A virtual concert experience ten years ago inspired Gizem Misha McDuff to launch Wake Forest-based digital fashion brand House of Blueberry.
Since its inception in 2012, Blueberry has sold over 20 million digital fashion assets, along with growing to over 10,000 SKUs (“Stock Keeping Units”, i.e. different items) and over 400,000 unique customers. It collaborates with various popular online games, such as Sims 4 and Roblox, releasing new styles for avatars.
As in real life, self-expression is important to people in digital spaces, said McDuff, who is the founder and CEO of the startup. Anyone in the digital world who cares about their own personality is a potential House of Blueberry customer, she said.
Since the metaverse — the interactive digital world — has been on the rise in recent years, many want to jump into it.
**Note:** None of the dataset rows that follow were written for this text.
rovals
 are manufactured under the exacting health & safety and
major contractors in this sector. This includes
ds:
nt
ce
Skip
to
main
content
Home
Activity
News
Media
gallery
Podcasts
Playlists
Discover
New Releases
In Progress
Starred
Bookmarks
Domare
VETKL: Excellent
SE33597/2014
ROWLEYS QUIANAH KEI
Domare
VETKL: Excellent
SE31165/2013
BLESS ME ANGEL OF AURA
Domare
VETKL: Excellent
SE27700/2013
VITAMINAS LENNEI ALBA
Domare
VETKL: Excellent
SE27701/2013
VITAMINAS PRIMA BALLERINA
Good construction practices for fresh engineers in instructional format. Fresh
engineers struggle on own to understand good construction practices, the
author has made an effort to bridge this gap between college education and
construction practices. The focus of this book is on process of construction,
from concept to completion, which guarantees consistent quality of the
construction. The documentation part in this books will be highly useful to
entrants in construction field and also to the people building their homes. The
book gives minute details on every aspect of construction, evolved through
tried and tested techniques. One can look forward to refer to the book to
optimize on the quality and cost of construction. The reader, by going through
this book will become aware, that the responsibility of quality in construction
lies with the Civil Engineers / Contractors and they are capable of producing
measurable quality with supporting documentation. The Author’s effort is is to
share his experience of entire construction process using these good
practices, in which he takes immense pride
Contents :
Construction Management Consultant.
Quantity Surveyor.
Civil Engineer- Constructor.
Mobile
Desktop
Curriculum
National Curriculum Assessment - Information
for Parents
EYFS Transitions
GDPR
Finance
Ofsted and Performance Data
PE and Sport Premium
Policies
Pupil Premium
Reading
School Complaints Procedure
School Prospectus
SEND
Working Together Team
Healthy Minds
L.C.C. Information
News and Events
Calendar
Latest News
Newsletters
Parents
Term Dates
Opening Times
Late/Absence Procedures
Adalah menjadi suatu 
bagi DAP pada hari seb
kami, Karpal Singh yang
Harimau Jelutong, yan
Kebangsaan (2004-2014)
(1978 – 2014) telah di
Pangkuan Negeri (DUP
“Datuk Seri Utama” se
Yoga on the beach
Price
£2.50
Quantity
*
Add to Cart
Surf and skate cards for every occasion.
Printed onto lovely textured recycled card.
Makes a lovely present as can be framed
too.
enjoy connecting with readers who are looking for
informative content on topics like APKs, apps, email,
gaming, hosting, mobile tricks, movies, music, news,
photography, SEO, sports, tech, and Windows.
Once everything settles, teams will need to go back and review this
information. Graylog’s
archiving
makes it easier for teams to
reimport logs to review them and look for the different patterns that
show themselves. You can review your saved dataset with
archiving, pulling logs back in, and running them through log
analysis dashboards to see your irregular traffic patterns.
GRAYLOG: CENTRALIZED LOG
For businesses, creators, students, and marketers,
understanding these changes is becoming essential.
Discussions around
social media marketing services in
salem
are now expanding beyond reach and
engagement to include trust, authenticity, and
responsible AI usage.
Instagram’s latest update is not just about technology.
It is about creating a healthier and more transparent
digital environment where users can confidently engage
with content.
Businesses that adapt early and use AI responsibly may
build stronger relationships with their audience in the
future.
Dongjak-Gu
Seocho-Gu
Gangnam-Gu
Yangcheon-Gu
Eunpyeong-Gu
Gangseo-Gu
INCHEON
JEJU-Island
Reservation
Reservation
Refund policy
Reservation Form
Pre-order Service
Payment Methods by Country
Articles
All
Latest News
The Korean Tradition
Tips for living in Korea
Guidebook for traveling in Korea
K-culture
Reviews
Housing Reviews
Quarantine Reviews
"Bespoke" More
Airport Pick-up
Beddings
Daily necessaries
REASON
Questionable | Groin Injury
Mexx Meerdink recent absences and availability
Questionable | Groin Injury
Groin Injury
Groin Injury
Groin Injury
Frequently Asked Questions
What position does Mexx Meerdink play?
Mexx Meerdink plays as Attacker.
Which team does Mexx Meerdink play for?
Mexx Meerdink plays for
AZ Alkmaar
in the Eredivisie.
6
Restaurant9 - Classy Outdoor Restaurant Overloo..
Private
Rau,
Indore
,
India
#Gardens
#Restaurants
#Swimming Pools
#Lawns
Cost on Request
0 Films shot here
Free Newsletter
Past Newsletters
The company recently raised about $6 million to fuel its growth.
Blueberry partners with real fashion brands and digitally recreates their designs, said COO Katherine Manuel, but their biggest strength and focus is their own brand of digital wearables.
“We want to have our brand of wearables in every community and on every platform where self-expression matters,” she said.
[Editor’s Note: Manuel was the guest on the Dec. 16, 2022 episode of The Friday Nooner.]
Last year, the startup partnered with renowned luxury designer Jonathan Simkhai and metaverse technology builder Everyrealm to launch the world’s first Metaverse Fashion Week in the popular multiplayer virtual world Second Life.
Manuel recalls how cool it was to see one of the dresses they designed specifically for the metaverse in real life at Simkhai’s boutique in New York.
“We always tell designers if they want to go into the metaverse, don’t just do digital twinning,” she said. “Make it fun. You can fight physics in the metaverse.”
Entering the world of digital fashion
McDuff recognized this business opportunity very quickly in 2012.
Before starting college, McDuff had already started two companies in her native Turkey. At 15, she and her friends started the social network Xuqa and later sold it to Microsoft. The same group then started a game-focused marketing company called Peanut Labs, which they later sold to a big data company.
She said she was about a year out of college when she attended her first virtual concert featuring the band Sky Galaxy in Second Life.
McDuff immediately noticed all the components inside the virtual concert hall, including the microphones and piano. She had her ‘starter’ avatar, but she saw all types: supermodels, fairies and warriors.
“It was fascinating,” McDuff said. “I thought about it.”
That night she pulled out Photoshop and made a polka dot dress for her avatar to ‘wear’ at her next virtual concert. Many people asked her where they could buy it, which led her to create more dresses and open a virtual store.
McDuff said she made more than $1 million in her first three years.
The power of digital communities
Roblox group House of Blueberry has surpassed 10,000 members, despite only starting in September 2022. Their Second Life community has grown to around 400,000.
It’s different when you’re selling digitally, McDuff said—people aren’t buying brands or products, they’re buying a community.
“You’re co-creating with your community, and they’re grateful that they can buy that product,” she said. “Monetizing it while building a huge community around it (seems) like we’re setting the landscape for this industry.”
Manuel agreed, saying that the high quality of design combined with the community aspect is the company’s secret sauce.
Having been involved in the Triangle startup ecosystem for several years, Manuel has long imagined herself on the other side of the ‘Shark Tank’ table. During the pandemic, she became fascinated with the world of games thanks to her children. That’s how she crossed paths with McDuff.
McDuff moved the House of Blueberry brand to the Triangle from Turkey in late 2018 due to talent and a reasonable cost of living. To expand and fund the team, the company launched a seed round in 2021.
The inclusion of Manuel helped Blueberry expand across multiple platforms, McDuff said. Their complementary partnership—describing it as ‘yin and yang’—allows them to make fewer mistakes and ultimately run a healthier company.
It’s rewarding to be a business run by women, she added.
“We need more women leading, especially community-focused businesses,” McDuff said. “We’re so damn good at it.”